Second, and along these lines, costs were associated with a range of aspects, most importantly the need for endodontic retreatment or post placement. Both, endodontic retreatment and post placement significantly influenced cost estimations. These findings are comprehensive as both treatment procedures are expenses that play a role in cost analysis in addition to the actual procedures of forced orthodontic extrusion. When informing patients towards treatment decisions, these aspects should be borne in mind. Patient’s age, gender, tooth type, and type of jaw did not influence treatment costs significantly. As gender and patient’s age did not affect tooth survival in long-term clinical trials investigating different post systems [37], these findings are not surprising. Notably, the finding that anterior teeth are at higher risk of complications due to high shear forces compared to the posterior zone was not confirmed by results of the present study [1]. However, data are in line with another clinical study on teeth requiring forced orthodontic extrusion [11] and describing orthodontic intrusion as a major complication of this technique.

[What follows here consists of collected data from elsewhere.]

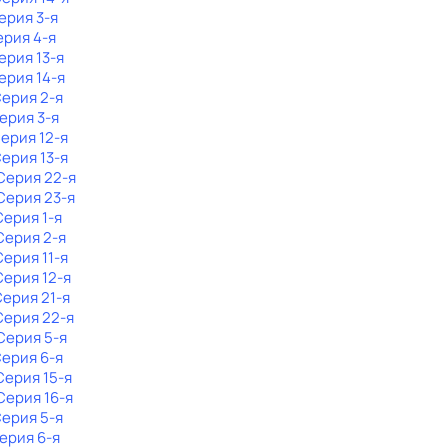
Серия 3-я
ерия 4-я
Серия 13-я
Серия 14-я
Серия 2-я
Серия 3-я
Серия 12-я
Серия 13-я
 Серия 22-я
 Серия 23-я
Серия 1-я
 Серия 2-я
Серия 11-я
 Серия 12-я
Серия 21-я
 Серия 22-я
 Серия 5-я
Серия 6-я
 Серия 15-я
 Серия 16-я
Серия 5-я
Серия 6-я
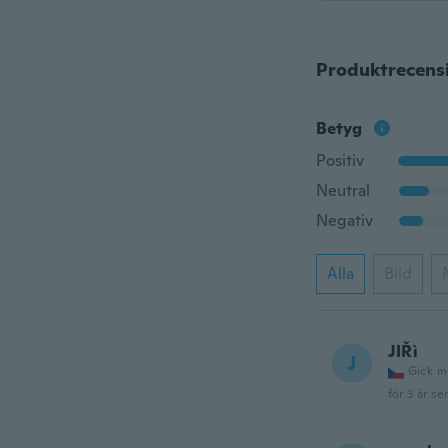
Produktrecens
Betyg
Positiv
Neutral
Negativ
Alla
Bild
JIŘì
J
Gick m
för 3 år se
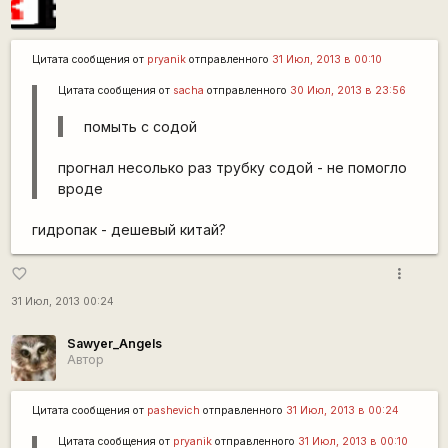
Цитата сообщения от
pryanik
отправленного
31 Июл, 2013 в 00:10
Цитата сообщения от
sacha
отправленного
30 Июл, 2013 в 23:56
помыть с содой
прогнал несолько раз трубку содой - не помогло
вроде
гидропак - дешевый китай?
more_vert
favorite_border
31 Июл, 2013 00:24
Sawyer_Angels
Автор
Цитата сообщения от
pashevich
отправленного
31 Июл, 2013 в 00:24
Цитата сообщения от
pryanik
отправленного
31 Июл, 2013 в 00:10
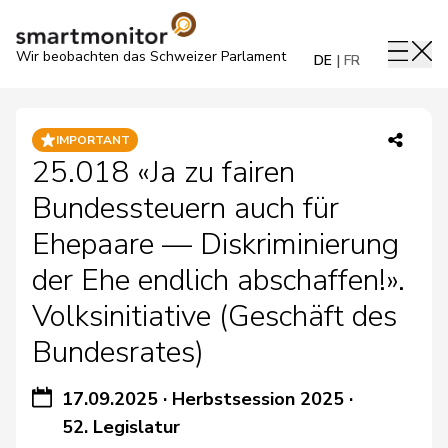
Wir beobachten das Schweizer Parlament
DE
FR
IMPORTANT
25.018 «Ja zu fairen
Bundessteuern auch für
Ehepaare — Diskriminierung
der Ehe endlich abschaffen!».
Volksinitiative (Geschäft des
Bundesrates)
17.09.2025
·
Herbstsession 2025
·
52. Legislatur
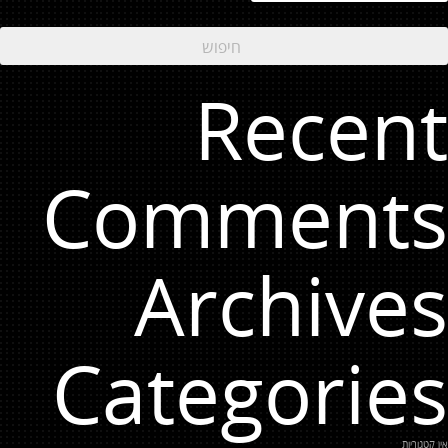
Recent
Comments
Archives
Categories
אין קטגוריות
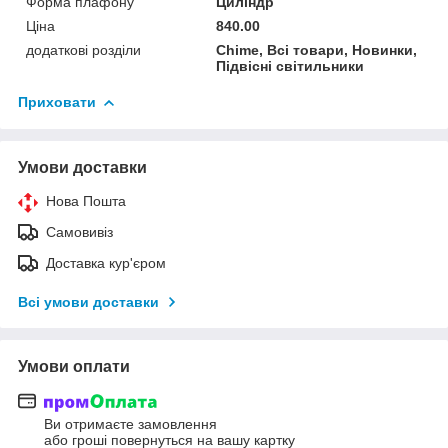
Форма плафону
Циліндр
Ціна
840.00
додаткові розділи
Chime, Всі товари, Новинки,
Підвісні світильники
Приховати
Умови доставки
Нова Пошта
Самовивіз
Доставка кур'єром
Всі умови доставки
Умови оплати
Ви отримаєте замовлення
або гроші повернуться на вашу картку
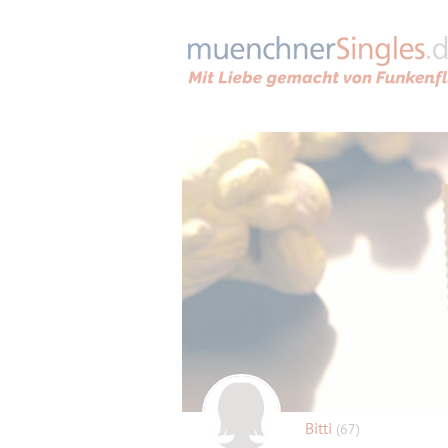
Bitti
(67)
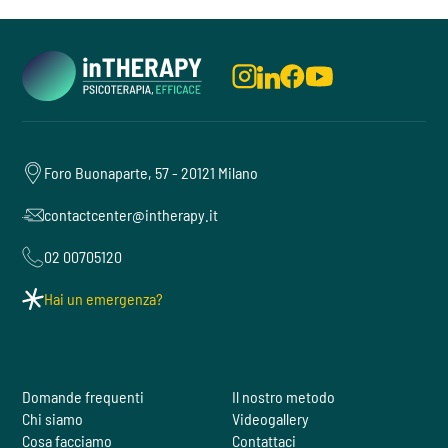
Foro Buonaparte, 57 - 20121 Milano
contactcenter@intherapy.it
02 00705120
Hai un emergenza?
Domande frequenti
Il nostro metodo
Chi siamo
Videogallery
Cosa facciamo
Contattaci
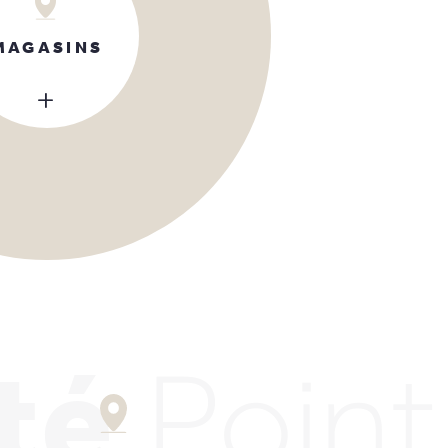
MAGASINS
té
Poin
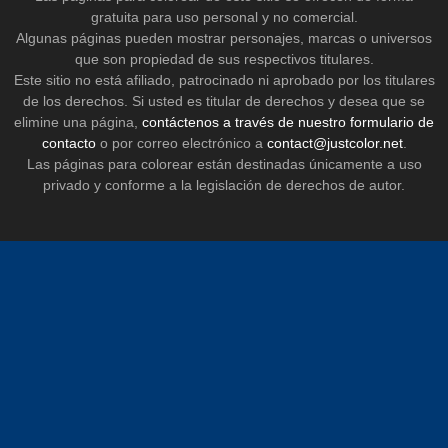
gratuita para uso personal y no comercial.
Algunas páginas pueden mostrar personajes, marcas o universos
que son propiedad de sus respectivos titulares.
Este sitio no está afiliado, patrocinado ni aprobado por los titulares
de los derechos. Si usted es titular de derechos y desea que se
elimine una página,
contáctenos a través de nuestro formulario de
contacto
o por correo electrónico a
contact@justcolor.net
.
Las páginas para colorear están destinadas únicamente a uso
privado y conforme a la legislación de derechos de autor.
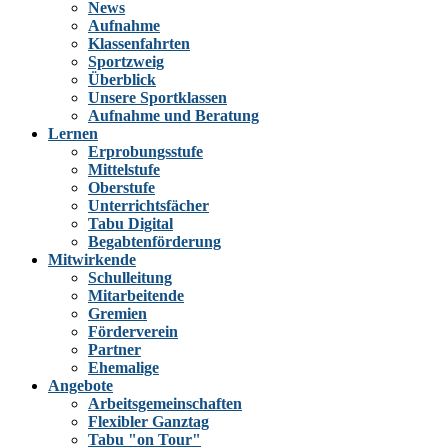
News
Aufnahme
Klassenfahrten
Sportzweig
Überblick
Unsere Sportklassen
Aufnahme und Beratung
Lernen
Erprobungsstufe
Mittelstufe
Oberstufe
Unterrichtsfächer
Tabu Digital
Begabtenförderung
Mitwirkende
Schulleitung
Mitarbeitende
Gremien
Förderverein
Partner
Ehemalige
Angebote
Arbeitsgemeinschaften
Flexibler Ganztag
Tabu "on Tour"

Third, if complications arose, retreatment costs were considerable, mainly as tooth replacement was cost-intense. It is conceivable that failure risk increases over time, which is why even longer follow-up periods than the one in this study are needed to establish sound estimates of failure risk. Moreover, it may be that under a worst-case scenario, immediate tooth removal and replacement could be more cost-effective than the costly tooth retention via orthodontic extrusion. Comparative analyses are required to assess this relative cost-effectiveness ranking.

This study has a number of strengths and limitations. First, it is the first study focusing on the economic evaluation of retaining teeth using orthodontic extrusion. Moreover, cost estimates reflected the true costs to payers and society in Germany. Second, and as a limitation, these costs may not apply to other settings and health care systems given the specific way they were derived. Third, our sample size was small, which may impact on the robustness of our cost estimates, but also the power to detect significant associations of various cofounding variables and costs. Fourth, treatment protocols were highly standardized, and all teeth were managed by the same dentists; clinical success but also costs may differ if other operators are considered (as they may perform differently, but also employ different restorative and/or surgical approaches). Moreover, the applied extrusion set described in the present study is currently no longer available for purchase. Therefore, a modified workflow with glass-fiber reinforced composite posts supplied by another manufacturer will be necessary in future research. Overall, and given the nature of this study, our findings should be interpreted with caution and require further confirmation.

Conclusion

Within the limitations of this clinical study, total treatment costs for forced orthodontic extrusion and subsequent restoration of extensively damaged teeth were considerable. Costs were by large generated initially; endodontic and postendodontic therapies were main drivers. Costs for retreatments due to complications were limited as only few complications arose. Comparative cost-effectiveness evaluations are needed to establish economic rankings of different management strategies (including tooth removal and replacement) for extensively damaged teeth.